| Reposting my response from a different thread: Every time you file an H1B Visa, you pay something called a ACWIA Fee (“American Competitiveness and Workforce Improvement Act of 1998”). For employers who have between 1-25 full-time workers, the American Competitiveness and Workforce Improvement Act fee is $750. For employers with 26 or more full-time employees, the fee is $1,500. [1] This fee was established to fund training and education programs administered by the Department of Labor. As of 2018, there were 420K active H1B visas in the USA. These people need to renew their visas every 3 years (most are Indians and they can never become PR in their lifetime). So that means 300-630 million USD is being added to this fund on a recurring basis over a 3 year period. I wonder where all that money went. [1] https://www.immi-usa.com/h1b-visa-processing-fees-2016/ |
Oh wait...
That’s a very interesting thing, I had no idea. So a sensible thing to do would be to increase that fee substantially and have it go straight to subsidizing degree programs that aren’t creating enough home grown talent.
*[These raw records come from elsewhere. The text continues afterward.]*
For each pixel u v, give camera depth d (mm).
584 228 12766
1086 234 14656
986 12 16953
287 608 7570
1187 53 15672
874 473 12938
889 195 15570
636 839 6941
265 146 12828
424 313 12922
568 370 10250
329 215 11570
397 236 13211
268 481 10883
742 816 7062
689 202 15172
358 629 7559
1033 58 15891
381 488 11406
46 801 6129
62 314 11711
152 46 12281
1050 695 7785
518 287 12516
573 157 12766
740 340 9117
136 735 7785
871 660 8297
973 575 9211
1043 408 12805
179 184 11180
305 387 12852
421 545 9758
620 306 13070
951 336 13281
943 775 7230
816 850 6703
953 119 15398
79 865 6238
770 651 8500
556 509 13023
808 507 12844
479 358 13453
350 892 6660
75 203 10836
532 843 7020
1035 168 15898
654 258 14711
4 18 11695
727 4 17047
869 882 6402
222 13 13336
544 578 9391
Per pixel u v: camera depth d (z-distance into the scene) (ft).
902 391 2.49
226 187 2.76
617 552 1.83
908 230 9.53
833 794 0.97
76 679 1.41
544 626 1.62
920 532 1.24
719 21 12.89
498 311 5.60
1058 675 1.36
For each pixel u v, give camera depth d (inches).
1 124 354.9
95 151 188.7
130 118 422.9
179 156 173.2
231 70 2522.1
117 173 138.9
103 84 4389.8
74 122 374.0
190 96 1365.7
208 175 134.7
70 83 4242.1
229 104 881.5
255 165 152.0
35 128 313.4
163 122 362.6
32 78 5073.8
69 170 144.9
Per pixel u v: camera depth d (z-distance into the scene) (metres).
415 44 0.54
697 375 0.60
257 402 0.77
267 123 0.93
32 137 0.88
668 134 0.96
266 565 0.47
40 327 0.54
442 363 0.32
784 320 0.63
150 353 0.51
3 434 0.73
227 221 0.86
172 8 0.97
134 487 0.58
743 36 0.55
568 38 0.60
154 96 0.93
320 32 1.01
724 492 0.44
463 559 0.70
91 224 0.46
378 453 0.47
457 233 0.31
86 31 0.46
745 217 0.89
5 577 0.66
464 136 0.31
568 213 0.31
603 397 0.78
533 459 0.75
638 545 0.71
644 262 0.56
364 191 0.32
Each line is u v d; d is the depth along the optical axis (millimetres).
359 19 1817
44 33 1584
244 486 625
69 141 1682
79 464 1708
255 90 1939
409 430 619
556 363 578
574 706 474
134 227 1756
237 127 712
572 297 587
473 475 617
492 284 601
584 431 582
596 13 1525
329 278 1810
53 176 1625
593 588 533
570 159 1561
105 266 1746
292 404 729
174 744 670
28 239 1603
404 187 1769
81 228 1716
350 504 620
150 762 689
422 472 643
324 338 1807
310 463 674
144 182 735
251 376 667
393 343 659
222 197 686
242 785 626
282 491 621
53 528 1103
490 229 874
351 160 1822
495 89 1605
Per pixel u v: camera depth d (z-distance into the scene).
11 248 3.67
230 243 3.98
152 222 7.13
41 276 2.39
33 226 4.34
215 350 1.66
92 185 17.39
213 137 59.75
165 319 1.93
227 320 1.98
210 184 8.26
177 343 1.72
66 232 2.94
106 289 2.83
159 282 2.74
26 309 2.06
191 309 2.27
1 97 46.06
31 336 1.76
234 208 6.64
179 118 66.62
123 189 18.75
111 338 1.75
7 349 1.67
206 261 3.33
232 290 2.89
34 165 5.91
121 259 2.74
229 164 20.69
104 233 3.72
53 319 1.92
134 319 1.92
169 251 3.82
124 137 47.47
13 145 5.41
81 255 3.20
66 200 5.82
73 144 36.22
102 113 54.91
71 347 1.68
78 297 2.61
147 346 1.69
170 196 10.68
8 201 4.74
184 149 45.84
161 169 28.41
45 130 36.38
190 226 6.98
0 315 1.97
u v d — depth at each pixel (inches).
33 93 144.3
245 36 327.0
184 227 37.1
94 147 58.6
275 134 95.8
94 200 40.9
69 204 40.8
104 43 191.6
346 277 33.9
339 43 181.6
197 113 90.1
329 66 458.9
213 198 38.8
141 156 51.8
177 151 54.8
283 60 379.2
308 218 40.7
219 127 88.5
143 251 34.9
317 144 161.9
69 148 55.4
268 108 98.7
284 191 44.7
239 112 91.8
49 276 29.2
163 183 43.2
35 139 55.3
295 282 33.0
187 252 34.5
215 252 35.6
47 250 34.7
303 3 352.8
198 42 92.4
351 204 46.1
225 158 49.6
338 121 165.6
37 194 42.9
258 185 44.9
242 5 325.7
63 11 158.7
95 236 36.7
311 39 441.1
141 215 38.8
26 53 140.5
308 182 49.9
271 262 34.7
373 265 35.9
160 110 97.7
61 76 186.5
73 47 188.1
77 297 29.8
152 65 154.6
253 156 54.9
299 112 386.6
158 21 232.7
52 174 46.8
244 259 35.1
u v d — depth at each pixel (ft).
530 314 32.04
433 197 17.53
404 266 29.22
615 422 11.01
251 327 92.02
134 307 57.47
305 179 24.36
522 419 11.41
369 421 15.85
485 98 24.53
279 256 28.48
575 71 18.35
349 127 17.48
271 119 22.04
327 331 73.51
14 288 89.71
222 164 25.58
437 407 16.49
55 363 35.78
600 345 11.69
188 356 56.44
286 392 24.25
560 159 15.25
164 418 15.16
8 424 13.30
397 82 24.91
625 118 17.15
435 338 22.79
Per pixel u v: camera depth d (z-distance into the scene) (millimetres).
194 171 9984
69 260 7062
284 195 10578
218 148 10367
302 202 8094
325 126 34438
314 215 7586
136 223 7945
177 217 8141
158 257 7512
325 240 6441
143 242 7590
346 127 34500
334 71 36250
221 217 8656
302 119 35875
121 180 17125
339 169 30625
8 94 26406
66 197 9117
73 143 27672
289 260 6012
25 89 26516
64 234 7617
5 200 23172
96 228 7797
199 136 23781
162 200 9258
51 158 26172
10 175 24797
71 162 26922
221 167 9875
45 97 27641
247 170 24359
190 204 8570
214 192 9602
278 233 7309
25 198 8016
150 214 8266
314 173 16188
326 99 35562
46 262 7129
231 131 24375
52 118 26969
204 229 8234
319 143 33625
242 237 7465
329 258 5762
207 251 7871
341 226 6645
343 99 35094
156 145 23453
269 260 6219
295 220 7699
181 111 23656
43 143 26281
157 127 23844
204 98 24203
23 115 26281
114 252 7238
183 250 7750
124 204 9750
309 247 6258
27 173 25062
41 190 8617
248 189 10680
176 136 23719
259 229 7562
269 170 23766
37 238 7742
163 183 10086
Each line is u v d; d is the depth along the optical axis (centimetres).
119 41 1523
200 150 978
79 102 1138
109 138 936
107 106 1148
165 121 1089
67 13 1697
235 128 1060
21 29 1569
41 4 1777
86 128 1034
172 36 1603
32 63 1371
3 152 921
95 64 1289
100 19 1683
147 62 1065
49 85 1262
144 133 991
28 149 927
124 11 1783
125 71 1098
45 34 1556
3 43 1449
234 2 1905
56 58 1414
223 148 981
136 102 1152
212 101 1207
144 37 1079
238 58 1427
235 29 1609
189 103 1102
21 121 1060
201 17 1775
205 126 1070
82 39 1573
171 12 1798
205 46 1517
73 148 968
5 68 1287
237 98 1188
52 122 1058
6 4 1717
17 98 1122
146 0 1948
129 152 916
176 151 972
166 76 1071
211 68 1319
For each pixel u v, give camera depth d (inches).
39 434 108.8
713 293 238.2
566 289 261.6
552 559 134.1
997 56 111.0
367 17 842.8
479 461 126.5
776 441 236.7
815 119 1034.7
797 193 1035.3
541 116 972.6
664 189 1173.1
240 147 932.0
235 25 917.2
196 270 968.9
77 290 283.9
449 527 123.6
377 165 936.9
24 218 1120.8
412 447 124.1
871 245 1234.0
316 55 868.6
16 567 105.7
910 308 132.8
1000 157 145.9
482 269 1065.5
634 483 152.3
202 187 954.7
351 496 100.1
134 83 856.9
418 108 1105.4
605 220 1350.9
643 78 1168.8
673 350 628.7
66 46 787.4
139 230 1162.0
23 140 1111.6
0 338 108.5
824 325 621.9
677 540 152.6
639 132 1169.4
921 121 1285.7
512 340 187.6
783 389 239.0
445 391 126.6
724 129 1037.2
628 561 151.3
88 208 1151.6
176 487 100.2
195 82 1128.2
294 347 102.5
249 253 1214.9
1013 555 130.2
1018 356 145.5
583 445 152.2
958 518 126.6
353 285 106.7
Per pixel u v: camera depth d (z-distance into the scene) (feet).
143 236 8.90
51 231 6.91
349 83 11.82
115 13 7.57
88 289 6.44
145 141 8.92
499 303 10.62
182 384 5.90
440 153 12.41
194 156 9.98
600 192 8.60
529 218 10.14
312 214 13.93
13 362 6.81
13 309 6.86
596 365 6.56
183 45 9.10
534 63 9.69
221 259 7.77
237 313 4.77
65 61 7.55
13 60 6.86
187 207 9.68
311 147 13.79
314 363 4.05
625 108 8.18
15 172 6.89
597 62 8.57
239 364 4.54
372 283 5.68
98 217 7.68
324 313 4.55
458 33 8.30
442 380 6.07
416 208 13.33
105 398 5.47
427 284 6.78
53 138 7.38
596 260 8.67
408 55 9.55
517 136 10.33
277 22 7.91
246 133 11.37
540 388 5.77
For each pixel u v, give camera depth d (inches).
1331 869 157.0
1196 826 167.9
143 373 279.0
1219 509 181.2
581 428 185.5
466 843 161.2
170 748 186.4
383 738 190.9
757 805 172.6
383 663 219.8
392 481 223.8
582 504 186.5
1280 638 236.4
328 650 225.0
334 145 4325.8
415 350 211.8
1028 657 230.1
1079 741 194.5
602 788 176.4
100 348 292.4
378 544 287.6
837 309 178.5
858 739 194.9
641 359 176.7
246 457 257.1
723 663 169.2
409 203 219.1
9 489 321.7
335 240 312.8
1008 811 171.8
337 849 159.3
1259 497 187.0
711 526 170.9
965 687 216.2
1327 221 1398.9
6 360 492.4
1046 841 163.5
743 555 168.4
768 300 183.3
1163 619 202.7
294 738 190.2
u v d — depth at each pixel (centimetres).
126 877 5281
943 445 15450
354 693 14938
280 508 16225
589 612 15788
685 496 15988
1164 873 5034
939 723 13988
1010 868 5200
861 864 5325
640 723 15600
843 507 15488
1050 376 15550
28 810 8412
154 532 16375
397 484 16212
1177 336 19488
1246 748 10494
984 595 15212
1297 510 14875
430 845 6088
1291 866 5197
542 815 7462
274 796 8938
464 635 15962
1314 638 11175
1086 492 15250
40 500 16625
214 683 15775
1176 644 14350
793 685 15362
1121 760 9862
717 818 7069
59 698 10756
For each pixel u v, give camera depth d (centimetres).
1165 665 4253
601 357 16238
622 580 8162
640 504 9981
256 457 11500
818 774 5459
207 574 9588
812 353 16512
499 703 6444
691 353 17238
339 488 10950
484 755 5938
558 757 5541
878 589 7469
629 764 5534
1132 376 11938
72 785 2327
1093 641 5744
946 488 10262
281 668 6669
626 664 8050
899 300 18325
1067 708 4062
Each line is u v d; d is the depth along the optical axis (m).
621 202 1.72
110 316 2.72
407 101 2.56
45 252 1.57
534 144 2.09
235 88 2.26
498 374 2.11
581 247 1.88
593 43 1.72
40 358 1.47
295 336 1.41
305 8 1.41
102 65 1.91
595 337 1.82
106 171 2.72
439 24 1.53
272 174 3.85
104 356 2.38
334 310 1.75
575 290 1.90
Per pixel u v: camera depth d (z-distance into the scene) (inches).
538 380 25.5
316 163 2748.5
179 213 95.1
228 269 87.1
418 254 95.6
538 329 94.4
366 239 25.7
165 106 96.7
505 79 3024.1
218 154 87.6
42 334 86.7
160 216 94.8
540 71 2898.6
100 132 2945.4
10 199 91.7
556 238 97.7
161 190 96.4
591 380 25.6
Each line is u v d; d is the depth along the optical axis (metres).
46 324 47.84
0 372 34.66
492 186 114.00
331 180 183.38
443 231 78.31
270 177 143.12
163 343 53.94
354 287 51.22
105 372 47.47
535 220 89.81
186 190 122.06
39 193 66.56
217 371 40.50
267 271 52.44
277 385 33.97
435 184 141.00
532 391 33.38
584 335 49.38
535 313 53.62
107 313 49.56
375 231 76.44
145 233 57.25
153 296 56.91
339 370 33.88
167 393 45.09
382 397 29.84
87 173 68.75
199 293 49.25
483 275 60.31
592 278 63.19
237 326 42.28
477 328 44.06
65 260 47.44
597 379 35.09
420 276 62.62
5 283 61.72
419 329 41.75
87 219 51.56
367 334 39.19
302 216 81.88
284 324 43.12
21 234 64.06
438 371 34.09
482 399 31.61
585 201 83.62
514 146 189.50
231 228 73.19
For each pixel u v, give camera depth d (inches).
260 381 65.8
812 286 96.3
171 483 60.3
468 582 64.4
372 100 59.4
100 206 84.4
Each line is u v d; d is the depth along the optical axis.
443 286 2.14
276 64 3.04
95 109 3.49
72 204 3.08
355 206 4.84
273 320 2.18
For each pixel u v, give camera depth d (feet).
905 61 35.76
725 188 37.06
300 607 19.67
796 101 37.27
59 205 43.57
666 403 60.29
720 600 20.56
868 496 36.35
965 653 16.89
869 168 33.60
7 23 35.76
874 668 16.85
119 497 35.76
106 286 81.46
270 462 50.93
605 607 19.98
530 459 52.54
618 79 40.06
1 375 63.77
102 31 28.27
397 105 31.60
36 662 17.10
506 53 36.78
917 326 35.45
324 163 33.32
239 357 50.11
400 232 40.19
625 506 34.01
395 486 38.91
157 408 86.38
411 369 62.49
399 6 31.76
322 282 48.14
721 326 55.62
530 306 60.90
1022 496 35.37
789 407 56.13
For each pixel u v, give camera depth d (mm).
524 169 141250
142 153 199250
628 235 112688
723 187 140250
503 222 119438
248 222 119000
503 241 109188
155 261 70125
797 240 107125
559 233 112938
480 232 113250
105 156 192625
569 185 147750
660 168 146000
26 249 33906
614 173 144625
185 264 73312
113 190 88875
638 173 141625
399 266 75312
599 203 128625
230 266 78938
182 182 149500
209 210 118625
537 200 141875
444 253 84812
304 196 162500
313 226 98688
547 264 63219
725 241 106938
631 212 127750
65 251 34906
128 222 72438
In other words, the company should expect to pay close to market rate per H1B plus the fee.
We remove the incentives to abuse the program for cost reduction, and straight up use the fees to fund college.
That brings me to some weird job posts that I keep seeing for some large bank. The role was for ‘Specialist’ developer, and I wonder if it really is some specialist role that they can’t fill in a major city (seemed like typical web developer stuff).
Shrugs, say it ain’t so, would hate to know that’s how it’s being gamed.